STC Number - 116

FMD restrictions

Maintained by: Colombia
Raised by: Argentina
Supported by:
First date raised: March 2002 G/SPS/R/26, paras. 18-19
Dates subsequently raised: June 2002 (G/SPS/R/27, paras. 44-45)
November 2002 (G/SPS/R/28, paras. 56-58)
April 2003 (G/SPS/R/29, paras. 74-75)
June 2003 (G/SPS/R/30, para. 44)
October 2003 (G/SPS/R/31, para. 37)
Number of times subsequently raised: 5
Relevant documents: Raised orally
Products covered: 0201 Meat of bovine animals, fresh or chilled.; 0202 Meat of bovine animals, frozen.
Primary subject keyword: Animal Health
Keywords: Animal health
Status: Resolved
Solution: Restrictions lifted on bovine meat from Argentina
Date reported as resolved: 01/10/2003

Extracts from SPS Committee meeting summary reports

Argentina reported that Colombia had restricted imports of certain products from Argentina on 26 September 2001, after the FMD outbreaks in Argentina. Colombia had agreed to accept Argentine products for which risk mitigation techniques could be applied according to the OIE code, and on 17 October 2001 had published new measures specifying those processed products which could be imported. An inspection visit by the Colombian sanitary services in late October 2001 complemented the information provided by the Argentine services. However, Argentina was unable to export the products in question due to continued information requests from Colombia.

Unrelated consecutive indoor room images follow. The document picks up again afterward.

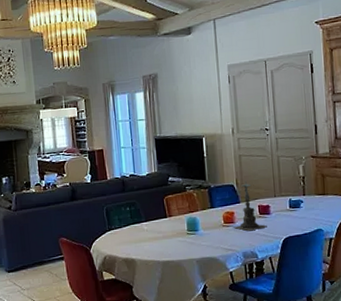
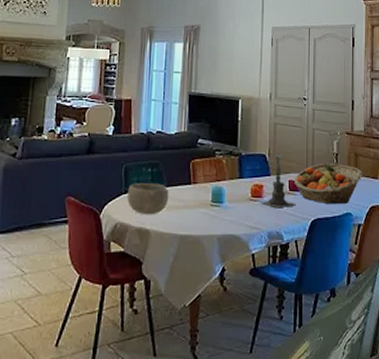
bowl: none [111,220,149,247] -> present [127,183,169,215]
fruit basket: none [263,186,331,223] -> present [294,162,363,205]

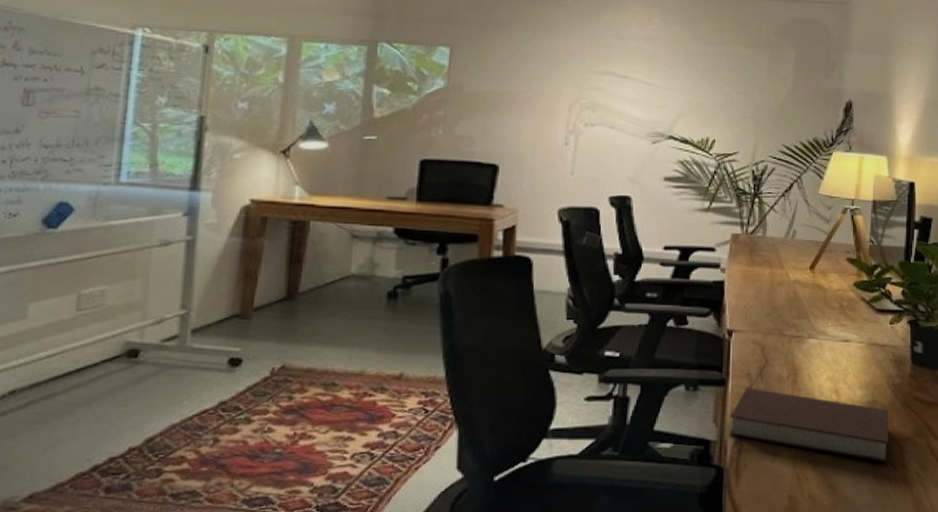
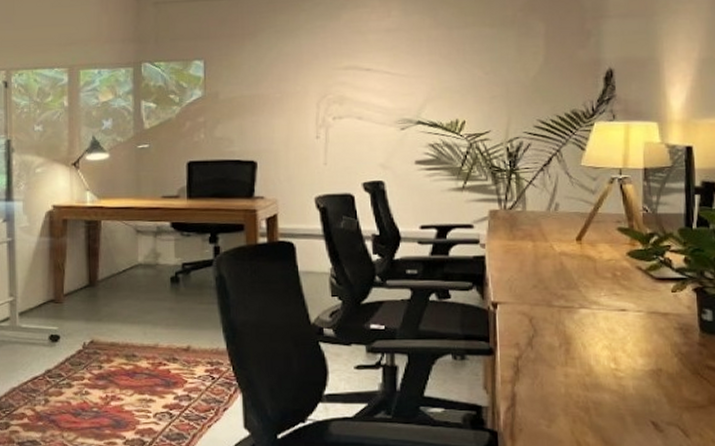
notebook: present [728,387,890,463] -> none [500,356,679,431]

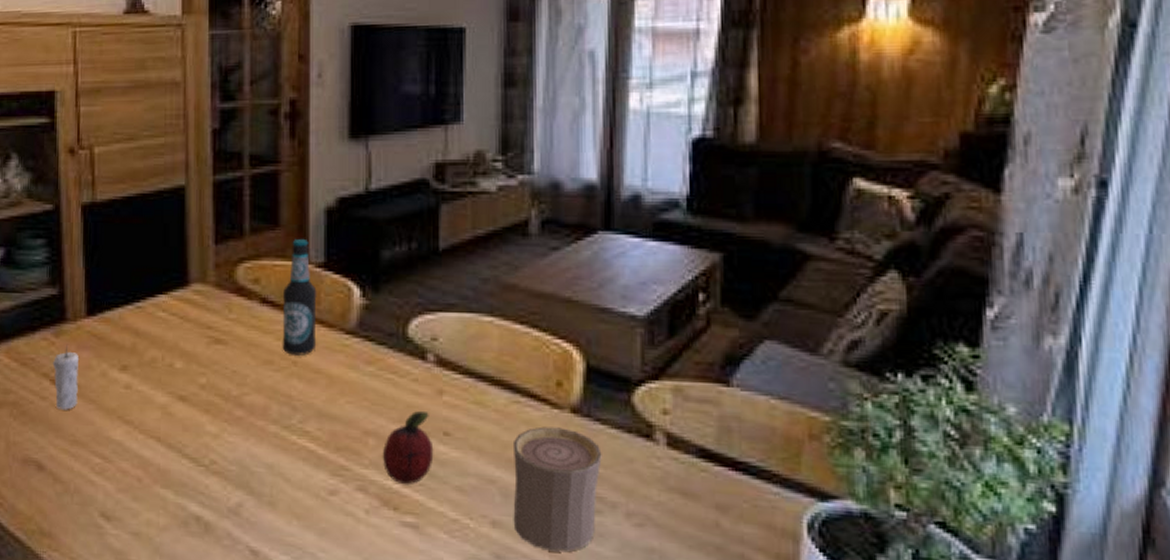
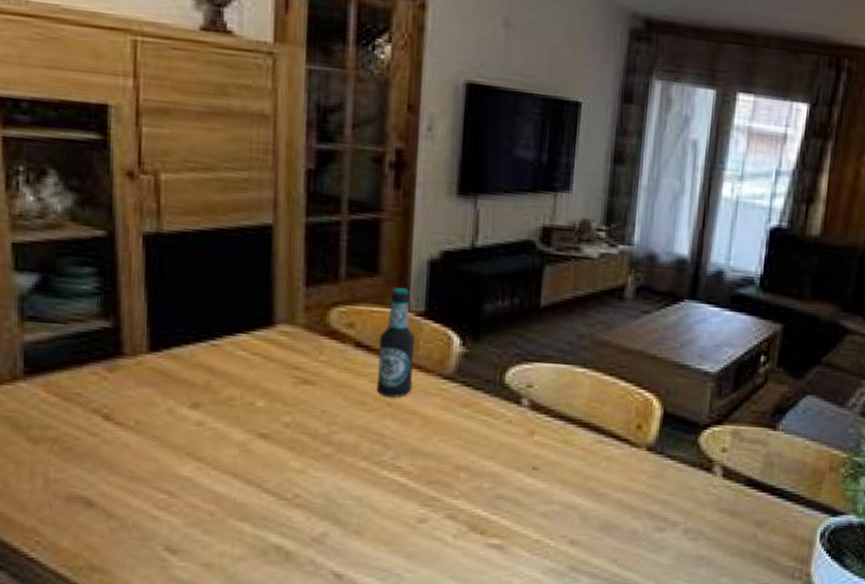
candle: present [52,345,80,410] -> none [105,381,140,447]
fruit: present [382,411,434,485] -> none [472,449,522,513]
cup: present [512,426,602,553] -> none [589,462,670,563]

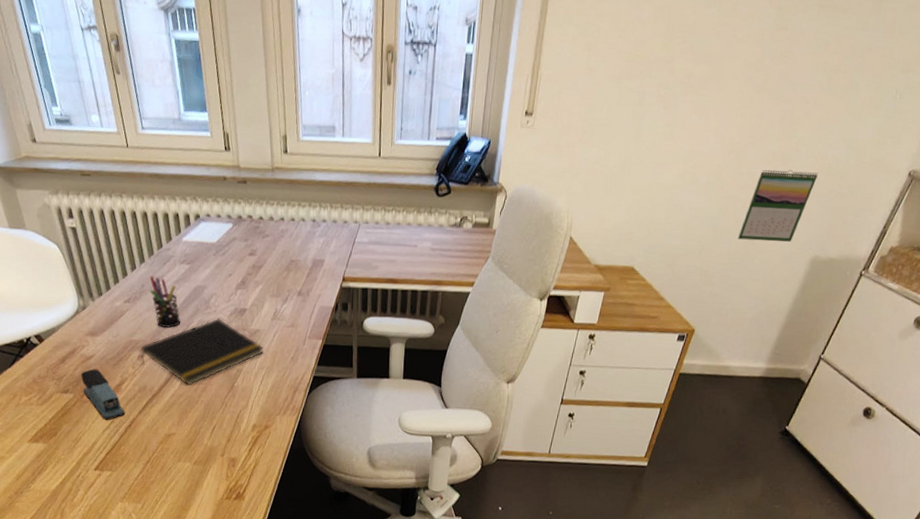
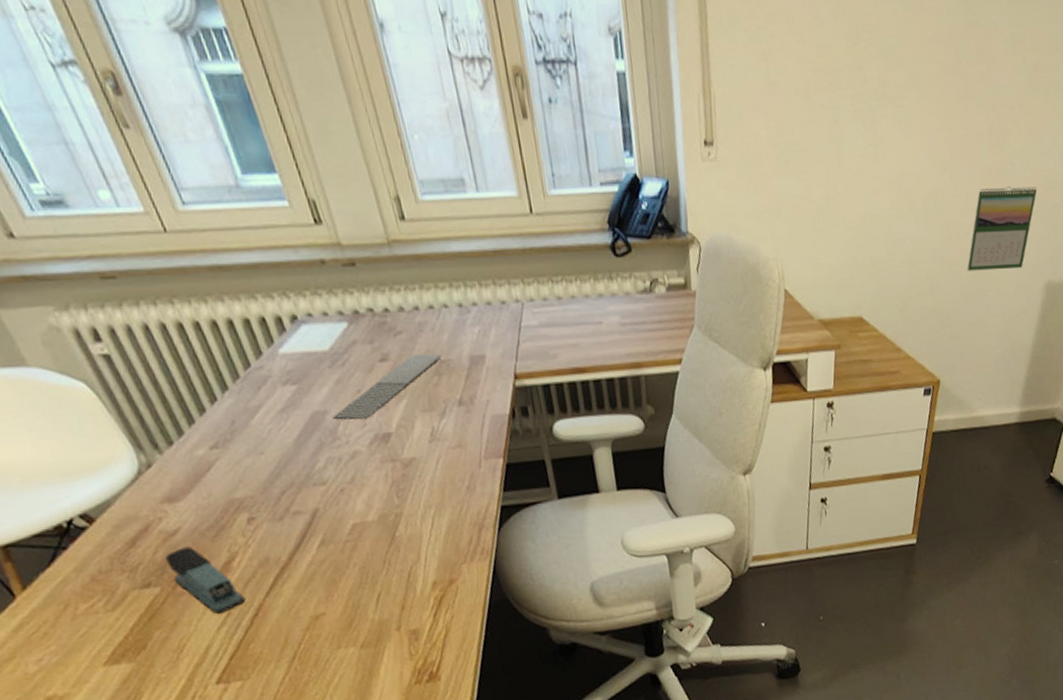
notepad: present [141,318,264,386] -> none [249,451,427,547]
pen holder: present [149,276,181,328] -> none [240,407,301,475]
keyboard: none [209,253,292,297] -> present [333,354,441,420]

Colombia noted that it had replied to comments and questions from Argentina in November 2001 and March 2002. Argentina did not have establishments authorised by the Colombian Livestock Institute (ICA) to export risk products to Colombia. Colombia was considering the process and production methods at Argentine establishments to inactivate the virus in risk materials, and if satisfactory, Argentine establishments would receive the necessary ICA authorization.
In June 2002, Argentina indicated that its exports continued to be restricted. Colombia recalled that no plants in Argentina were currently certified to export to Colombia. However, Colombia had identified 10 plants in Argentina for which it needed to update information, and another 38 plants which it proposed to visit for the first time. Only 21 of these establishments had provided the information needed for the Colombian Agricultural Institute to undertake certification visits.
In November 2002, Argentina noted that Colombia continued to prohibit Argentine meat despite the fact that there had been no new outbreaks in Argentina for nine months. Colombia still had not carried out inspections of 21 packing plants which Colombia claimed was necessary before trade in beef meat could resume. Colombia stated that Argentina had blocked imports of fresh flowers from Colombia, and requested Argentina not to link these two issues. Argentina indicated that there was no linkage to Colombian flowers, and asked Colombia to provide information as to whether it would carry out the veterinary inspections in Argentina so that beef meat exports could resume.
In April 2003, Argentina noted that it had not received a reply from Colombia on the completed questionnaire concerning chilled products. No in-situ inspections had taken place that would lead to a lifting of these restrictions nor had Argentina received any requests for further information. Noting Colombia's concern over cut flowers, Argentina stated that it did not maintain any restriction on the import of flowers from Colombia. Colombia stated that it enjoyed a favourable FMD situation but allowed the importation of low risk products. High risk products, however, were banned from Argentina and this was notified to the WTO. Establishments of origin had to be authorized by the Colombian sanitary service and a programme of visits to Argentina had been planned. Information from Argentine authorities was required with regard to the serological and epidemiological assessment of FMD, vaccination coverage, and the dates on which the status of disease freedom both with or without vaccination were achieved. Colombia considered the Argentine decision to suspend the import of cut flowers in November 2001, without a WTO notification, to be unjustified.
In June 2003, Argentina reported that progress had been made and that inspections of Argentine meat plants by Colombian officials were being planned. Colombia noted that once the necessary information was provided by Argentina, Colombian authorities would carry out the necessary missions. The good progress in the case of bovine exports from Argentina to Colombia was similar to the progress made on the issue of flower exports from Colombia to Argentina.
In October 2003, Argentina reported that the issue had been resolved at the end of September 2003, and that Colombia had eliminated its restrictions. Colombia confirmed that the issue had been resolved, and that exports of flowers from Colombia to Argentina had also been discussed during the meeting.